HOLLYWOOD — Harrison and Steinberg have jointly developed a new technology that allows Harrison consoles and Steinberg’s Nuendo DAW to seamlessly exchange automation data. The two companies recently demonstrated this new workflow advancement for the first time at the William Holden Theater at Sony Pictures.
The demonstration showed how automation data is preserved when transitioning from a Harrison pre-mix to editing in Nuendo and back again. This enables workflows that utilize the strengths of each platform. Unlike other exchange formats, the newly developed format includes three-dimensional panning (left/right, front/back, and up/down) for immersive mixes. This is only possible because both the DAW and the console have native support for three-dimensional panning. Transferring the automation to Nuendo allows the audio and accompanying automation moves to be auditioned and manipulated in an editing suite before returning to the dub stage. Even the z-axis (up/down) is preserved in the Nuendo session and may be auditioned in a suitably-equipped editing room.
Film sound mixer and Nuendo user Michael O’Farrell believes believes Nuendo is the right choice for immersive sound formats, and supports Harrison’s decision to team up with Yamaha. “Choosing Nuendo as your editing platform makes total sense to me since it is the only major platform that has native Z-plane panning, accommodating the height pan data of the [emerging Dolby and Barco] systems.”

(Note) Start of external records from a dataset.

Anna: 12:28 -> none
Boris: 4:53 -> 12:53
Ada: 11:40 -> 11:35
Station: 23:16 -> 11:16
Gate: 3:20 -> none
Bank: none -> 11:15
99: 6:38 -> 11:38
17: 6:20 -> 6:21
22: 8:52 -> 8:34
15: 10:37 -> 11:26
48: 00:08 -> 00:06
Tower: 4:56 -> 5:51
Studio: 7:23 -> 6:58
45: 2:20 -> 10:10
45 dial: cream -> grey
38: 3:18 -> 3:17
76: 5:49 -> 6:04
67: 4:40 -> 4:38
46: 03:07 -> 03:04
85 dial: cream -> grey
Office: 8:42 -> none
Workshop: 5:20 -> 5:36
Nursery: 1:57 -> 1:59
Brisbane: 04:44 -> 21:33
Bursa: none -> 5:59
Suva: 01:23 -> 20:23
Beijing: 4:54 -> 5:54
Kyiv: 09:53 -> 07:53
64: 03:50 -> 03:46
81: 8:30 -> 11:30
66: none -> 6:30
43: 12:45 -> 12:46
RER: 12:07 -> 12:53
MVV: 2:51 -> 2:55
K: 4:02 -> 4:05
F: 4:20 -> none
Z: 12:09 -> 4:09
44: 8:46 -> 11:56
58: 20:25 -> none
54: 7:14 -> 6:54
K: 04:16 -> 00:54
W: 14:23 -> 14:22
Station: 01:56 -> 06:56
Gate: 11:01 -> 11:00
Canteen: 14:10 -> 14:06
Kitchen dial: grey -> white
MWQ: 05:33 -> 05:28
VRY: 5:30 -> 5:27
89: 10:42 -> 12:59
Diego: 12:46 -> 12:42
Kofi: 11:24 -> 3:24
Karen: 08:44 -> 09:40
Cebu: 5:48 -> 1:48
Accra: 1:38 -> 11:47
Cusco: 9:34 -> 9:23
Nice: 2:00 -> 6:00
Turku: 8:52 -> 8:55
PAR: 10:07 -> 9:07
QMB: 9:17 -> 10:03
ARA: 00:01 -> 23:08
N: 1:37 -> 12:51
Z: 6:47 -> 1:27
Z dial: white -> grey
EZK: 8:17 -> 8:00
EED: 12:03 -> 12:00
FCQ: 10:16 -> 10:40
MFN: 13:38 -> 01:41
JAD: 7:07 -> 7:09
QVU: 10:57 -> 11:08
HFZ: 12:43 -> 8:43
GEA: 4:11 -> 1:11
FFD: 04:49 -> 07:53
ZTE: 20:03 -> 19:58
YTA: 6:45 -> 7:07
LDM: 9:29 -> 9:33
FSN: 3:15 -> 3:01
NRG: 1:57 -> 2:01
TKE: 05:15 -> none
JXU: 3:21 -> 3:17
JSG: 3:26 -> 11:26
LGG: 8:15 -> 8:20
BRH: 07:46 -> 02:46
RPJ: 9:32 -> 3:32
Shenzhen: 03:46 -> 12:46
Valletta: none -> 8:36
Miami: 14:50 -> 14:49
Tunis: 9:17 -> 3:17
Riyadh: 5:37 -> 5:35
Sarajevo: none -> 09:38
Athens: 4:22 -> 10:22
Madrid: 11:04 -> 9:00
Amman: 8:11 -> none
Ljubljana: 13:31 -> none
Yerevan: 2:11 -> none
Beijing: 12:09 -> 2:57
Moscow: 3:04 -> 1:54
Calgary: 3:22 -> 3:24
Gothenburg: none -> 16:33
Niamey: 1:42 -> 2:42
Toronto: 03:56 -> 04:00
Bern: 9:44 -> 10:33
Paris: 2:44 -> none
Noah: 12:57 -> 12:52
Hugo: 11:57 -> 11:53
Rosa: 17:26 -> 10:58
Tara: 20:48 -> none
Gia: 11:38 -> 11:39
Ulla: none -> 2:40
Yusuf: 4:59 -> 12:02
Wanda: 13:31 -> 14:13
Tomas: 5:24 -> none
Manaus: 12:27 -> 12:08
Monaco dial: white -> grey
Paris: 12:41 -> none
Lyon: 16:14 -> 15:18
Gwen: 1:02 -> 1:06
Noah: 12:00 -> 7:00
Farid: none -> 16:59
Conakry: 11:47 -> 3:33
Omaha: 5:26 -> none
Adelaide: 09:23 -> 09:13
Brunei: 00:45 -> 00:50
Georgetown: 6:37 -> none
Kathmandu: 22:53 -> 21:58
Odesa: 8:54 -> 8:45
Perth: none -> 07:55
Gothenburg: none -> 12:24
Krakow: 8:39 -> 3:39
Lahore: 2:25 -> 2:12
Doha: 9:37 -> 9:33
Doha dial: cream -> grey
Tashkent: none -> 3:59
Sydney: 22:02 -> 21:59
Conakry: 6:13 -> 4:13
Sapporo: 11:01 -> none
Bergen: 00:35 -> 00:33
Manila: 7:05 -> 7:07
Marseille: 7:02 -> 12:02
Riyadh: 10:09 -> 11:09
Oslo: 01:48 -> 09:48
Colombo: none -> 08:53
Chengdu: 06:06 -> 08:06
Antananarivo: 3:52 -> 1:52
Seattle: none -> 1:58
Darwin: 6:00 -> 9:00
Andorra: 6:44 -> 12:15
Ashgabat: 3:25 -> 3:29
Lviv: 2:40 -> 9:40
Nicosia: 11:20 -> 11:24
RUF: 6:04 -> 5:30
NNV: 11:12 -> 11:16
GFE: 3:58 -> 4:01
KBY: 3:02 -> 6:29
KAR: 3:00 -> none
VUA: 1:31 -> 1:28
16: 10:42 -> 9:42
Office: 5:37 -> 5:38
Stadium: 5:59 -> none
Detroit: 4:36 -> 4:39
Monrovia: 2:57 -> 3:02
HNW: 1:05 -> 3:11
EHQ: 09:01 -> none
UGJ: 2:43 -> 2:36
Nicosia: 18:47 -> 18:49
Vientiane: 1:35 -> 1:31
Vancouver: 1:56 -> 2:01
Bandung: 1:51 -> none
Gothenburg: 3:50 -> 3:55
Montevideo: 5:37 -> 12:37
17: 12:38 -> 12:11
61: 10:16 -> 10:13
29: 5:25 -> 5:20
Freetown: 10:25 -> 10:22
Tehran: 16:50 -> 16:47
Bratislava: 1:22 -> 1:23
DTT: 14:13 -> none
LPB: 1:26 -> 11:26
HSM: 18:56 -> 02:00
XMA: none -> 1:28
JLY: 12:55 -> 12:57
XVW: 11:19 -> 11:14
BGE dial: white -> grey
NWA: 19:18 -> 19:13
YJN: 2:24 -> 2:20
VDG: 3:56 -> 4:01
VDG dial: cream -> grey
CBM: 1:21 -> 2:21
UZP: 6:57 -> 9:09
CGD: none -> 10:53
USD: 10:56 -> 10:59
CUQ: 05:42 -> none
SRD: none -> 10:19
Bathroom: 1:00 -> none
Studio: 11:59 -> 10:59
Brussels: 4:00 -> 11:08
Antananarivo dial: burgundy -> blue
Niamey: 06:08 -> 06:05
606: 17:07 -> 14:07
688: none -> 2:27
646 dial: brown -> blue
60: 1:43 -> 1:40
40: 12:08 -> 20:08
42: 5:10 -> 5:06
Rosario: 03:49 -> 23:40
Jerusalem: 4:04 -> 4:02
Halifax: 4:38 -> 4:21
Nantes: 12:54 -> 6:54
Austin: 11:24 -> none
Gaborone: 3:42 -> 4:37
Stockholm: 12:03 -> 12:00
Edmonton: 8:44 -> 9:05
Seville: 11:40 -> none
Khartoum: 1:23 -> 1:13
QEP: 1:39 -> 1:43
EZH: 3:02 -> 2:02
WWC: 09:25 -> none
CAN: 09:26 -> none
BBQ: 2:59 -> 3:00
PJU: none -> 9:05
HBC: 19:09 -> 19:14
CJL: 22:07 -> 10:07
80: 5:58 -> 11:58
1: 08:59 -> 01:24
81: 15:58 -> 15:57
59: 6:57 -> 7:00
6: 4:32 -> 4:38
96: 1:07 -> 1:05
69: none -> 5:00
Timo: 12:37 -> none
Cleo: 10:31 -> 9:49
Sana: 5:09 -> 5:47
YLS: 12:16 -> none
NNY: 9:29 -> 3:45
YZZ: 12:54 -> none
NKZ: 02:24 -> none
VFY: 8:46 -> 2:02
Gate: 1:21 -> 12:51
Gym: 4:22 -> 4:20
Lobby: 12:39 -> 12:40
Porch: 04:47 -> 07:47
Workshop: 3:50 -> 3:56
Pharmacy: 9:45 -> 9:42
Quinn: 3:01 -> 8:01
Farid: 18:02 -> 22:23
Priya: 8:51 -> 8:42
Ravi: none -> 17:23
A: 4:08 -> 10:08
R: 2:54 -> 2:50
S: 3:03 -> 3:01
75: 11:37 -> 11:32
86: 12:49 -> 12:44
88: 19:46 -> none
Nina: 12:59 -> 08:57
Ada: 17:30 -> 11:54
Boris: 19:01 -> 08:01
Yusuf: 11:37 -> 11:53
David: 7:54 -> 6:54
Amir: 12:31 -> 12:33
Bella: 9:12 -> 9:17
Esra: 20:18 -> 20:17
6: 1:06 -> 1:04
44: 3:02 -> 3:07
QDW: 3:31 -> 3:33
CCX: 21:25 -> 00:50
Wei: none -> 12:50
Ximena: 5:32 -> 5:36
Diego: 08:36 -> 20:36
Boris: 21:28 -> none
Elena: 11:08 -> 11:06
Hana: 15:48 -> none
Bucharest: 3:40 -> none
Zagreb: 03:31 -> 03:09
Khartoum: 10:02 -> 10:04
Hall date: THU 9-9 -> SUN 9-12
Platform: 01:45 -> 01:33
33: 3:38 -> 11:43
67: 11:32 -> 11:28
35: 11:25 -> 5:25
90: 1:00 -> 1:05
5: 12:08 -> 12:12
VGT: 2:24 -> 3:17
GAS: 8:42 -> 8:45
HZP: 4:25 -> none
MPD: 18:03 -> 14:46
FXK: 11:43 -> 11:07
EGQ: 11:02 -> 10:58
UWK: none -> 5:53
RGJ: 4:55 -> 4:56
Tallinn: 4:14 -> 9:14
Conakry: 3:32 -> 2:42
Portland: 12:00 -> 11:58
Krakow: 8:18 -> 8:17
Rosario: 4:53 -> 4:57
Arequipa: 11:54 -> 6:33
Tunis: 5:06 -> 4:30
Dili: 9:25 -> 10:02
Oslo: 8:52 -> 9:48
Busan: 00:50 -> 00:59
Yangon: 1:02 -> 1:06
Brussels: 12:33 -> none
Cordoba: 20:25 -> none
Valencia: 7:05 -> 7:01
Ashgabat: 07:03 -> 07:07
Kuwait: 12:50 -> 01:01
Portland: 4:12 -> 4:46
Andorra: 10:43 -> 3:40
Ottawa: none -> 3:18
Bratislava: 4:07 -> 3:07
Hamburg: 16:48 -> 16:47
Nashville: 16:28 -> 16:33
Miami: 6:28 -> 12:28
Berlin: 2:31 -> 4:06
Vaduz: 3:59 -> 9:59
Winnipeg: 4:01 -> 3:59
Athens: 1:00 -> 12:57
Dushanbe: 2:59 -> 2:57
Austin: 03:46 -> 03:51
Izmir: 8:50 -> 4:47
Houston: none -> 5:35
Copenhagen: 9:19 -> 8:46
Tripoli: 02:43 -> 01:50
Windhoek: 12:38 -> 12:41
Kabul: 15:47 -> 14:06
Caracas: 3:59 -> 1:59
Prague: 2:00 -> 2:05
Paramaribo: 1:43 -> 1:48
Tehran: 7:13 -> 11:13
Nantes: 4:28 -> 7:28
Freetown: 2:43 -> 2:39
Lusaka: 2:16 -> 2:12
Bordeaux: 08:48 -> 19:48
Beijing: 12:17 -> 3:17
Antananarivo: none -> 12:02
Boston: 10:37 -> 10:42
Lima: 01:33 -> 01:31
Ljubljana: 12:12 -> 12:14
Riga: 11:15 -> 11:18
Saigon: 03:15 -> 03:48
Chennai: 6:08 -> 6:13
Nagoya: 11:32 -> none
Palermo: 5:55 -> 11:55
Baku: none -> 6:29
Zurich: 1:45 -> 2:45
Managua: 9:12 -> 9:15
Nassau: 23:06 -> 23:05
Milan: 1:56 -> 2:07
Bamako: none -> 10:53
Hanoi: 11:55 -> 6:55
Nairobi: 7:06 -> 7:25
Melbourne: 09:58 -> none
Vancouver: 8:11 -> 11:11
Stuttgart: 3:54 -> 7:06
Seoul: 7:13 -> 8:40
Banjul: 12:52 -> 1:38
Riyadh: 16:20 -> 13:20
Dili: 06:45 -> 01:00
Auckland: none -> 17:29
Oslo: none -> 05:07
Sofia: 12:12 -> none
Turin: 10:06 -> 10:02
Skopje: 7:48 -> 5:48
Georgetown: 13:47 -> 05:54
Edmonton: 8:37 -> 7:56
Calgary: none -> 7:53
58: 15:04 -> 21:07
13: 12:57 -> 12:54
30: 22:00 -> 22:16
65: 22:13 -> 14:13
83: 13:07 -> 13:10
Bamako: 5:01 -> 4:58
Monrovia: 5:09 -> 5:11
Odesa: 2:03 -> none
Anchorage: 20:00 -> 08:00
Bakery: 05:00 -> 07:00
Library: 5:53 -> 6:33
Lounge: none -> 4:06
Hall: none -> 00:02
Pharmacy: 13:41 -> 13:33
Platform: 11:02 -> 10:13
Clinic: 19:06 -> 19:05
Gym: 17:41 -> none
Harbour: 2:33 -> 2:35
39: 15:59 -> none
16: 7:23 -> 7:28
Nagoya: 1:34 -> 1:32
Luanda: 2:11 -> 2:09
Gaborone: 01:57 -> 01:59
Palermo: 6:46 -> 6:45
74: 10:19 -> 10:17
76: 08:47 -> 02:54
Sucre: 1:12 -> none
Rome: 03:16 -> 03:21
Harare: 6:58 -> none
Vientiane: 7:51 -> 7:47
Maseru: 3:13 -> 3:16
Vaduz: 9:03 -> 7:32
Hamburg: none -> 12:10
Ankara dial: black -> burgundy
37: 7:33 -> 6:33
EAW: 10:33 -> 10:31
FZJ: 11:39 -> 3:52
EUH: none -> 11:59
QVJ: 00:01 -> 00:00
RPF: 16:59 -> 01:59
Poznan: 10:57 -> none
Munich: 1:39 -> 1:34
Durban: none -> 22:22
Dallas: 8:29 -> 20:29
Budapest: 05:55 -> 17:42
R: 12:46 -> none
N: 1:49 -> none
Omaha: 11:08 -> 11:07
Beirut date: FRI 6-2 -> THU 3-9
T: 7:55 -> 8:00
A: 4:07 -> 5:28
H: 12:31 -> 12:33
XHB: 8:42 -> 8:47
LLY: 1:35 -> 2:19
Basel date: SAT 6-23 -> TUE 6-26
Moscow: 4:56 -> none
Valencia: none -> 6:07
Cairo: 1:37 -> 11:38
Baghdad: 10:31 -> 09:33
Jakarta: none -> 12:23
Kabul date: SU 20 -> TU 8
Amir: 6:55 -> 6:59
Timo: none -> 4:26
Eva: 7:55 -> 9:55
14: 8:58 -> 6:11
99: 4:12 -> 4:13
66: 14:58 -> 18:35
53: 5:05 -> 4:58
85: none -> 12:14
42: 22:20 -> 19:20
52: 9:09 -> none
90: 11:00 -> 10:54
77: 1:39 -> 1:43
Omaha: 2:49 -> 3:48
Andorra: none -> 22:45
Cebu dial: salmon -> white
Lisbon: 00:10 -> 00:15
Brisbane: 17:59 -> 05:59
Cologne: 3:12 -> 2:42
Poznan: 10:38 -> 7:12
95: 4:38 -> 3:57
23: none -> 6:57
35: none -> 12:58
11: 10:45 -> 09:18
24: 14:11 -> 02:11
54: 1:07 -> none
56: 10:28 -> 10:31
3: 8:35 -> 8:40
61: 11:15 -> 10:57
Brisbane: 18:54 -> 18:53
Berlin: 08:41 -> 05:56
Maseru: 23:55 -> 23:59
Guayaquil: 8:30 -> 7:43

Sony Pictures has been a Harrison customer for over 20 years, and continues to partner with the company when they need to incorporate emerging workflows. Harrison unveiled their proprietary Object++ panning software in 2013. Film mixers have found Object++ to be instrumental for manipulating sounds in the new immersive formats. The Amazing Spider-Man 2 — mixed at Sony Pictures — was the first major release to take advantage of this new technology.